What you need to do
A. In the energy comment thread, write out the part that begins at the words "July 29, 2015 7:20" and ends after "of the time.", replacing "backup" with "standby".
B. Does each statement agree with the energy comment thread? Answer yes or no, and quote the deciding words from the thread. (i) The thread says Edward Teller and Ralph Moir wrote a paper in 2004 on using thorium in molten salt reactors. (ii) The thread says 95% of French nukes are owned by the government. (iii) The thread describes the grid in Tonga as made up only of coal-burning plants.
C. According to the energy comment thread, what is the only feasible backup for solar?

Excerpt provided
====
How about that 75% of power provided by nuclear in France! why bother with solar?

Reply to  fossilsage
July 29, 2015 7:55 am

1) French nukes are not capable of delivering “peak” power to satisfy demand.
..
http://www.reuters.com/article/2012/02/14/europe-power-supply-idUSL5E8DD87020120214
..
2) 85% of French nukes are owned by the government. Can you spell “s-o-c-i-a-l-i-s-m? “

Reply to  Joel D. Jackson
July 29, 2015 8:08 am

so build more!

MarkW
Reply to  fossilsage
July 29, 2015 6:08 pm

Joel, so what if they are owned by the govt. That’s how France swings. Are you saying that only govt can build and own nuclear plants? The rest of the world hasn’t had that problem.

Reply to  jipebe29
July 29, 2015 9:20 am

Thorium is problematic. The Thorium community is fond of saying that Thorium has a less aggressive radioactive waste series. However, the actinide decay chain is similar to uranium and is, in fact, complicated by heavy gamma ray radiation. Furthermore, Thorium is a fertile material not a fissile material which means it must operate in conjunction with Uranium. The thorium community will also say that Thorium cannot be used in weapons programs. However uranium 233 can be breed from Thorium which in turn can be weaponized. Thorium is no fission utopia. Fission is fission. It is a bridge now to the future but it must be replaced by fusion sooner than later. Edward Teller and Ralph Moir wrote a definitive paper on the potential use of Thorium in Molten Salts Reactors in 2004. A PDF is available at: http://fusion4freedom.us/science/moir_teller-thorium.pdf To learn more about the facts regarding Thorium see: http://www.whatisnuclear.com/articles/thorium.html#downsides

Reply to  Tomer D. Tamarkin
July 29, 2015 5:12 pm

Fusion is more problematic…it has to give back more power than was put in, and pay for the cost of the machine, and be able to supply continuous power in a reliable way…none of these things has ever occurred.
You know that, right?
(And I am not talking about measuring liberated energy, but captured and usable power.)

mobihci
July 29, 2015 7:13 am

solar becomes practical when off-setting diesel consumption, but nearly all other applications have cheaper and more reliable alternatives. an eg of how it can work is in Tonga where the grid is/was only diesel generators. where coal is available and coal burning power plants are affordable such as Australia, subsidising solar is just throwing money away.

July 29, 2015 7:20 am

Perhaps I missed it, but I don’t see any analysis of the necessary “backup” generator requirement (or the equivalent energy storage requirements) to go 100% solar. The fact is you’d need backup capability equal to the installed solar generating capacity — and that backup needs to be available ALL of the time.
The only feasible backup for solar is the existing generating installations (fuel based, hydro, and atomic).
So … we’d be idling (not replacing) the extant facilities — and we’d still be burning “coal” at night.
====
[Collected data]
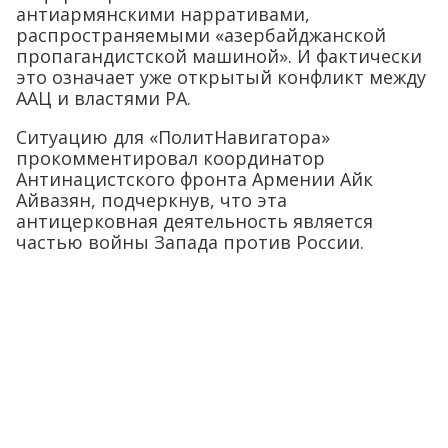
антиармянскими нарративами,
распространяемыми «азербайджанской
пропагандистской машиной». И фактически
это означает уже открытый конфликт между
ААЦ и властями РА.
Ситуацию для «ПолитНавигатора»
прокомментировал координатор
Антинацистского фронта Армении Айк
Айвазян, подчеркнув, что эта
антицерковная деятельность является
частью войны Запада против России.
====
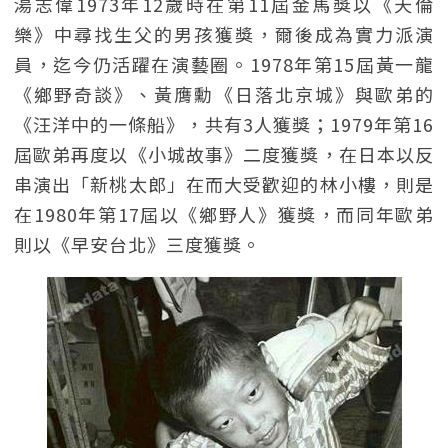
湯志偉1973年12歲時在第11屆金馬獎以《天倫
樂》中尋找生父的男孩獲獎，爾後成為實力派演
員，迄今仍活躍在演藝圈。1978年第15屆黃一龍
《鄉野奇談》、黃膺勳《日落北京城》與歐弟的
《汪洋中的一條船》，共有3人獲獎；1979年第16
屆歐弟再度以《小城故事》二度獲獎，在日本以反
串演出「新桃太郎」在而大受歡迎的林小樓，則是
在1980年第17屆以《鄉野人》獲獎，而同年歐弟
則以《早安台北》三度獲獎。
====
Outputs in order
A.
July 29, 2015 7:20 am

Perhaps I missed it, but I don’t see any analysis of the necessary “standby” generator requirement (or the equivalent energy storage requirements) to go 100% solar. The fact is you’d need standby capability equal to the installed solar generating capacity — and that standby needs to be available ALL of the time.

B.
(i) Yes: "Edward Teller and Ralph Moir wrote a definitive paper on the potential use of Thorium in Molten Salts Reactors in 2004."
(ii) No: "85% of French nukes are owned by the government."
(iii) No: "an eg of how it can work is in Tonga where the grid is/was only diesel generators."

C. The existing generating installations (fuel based, hydro, and atomic).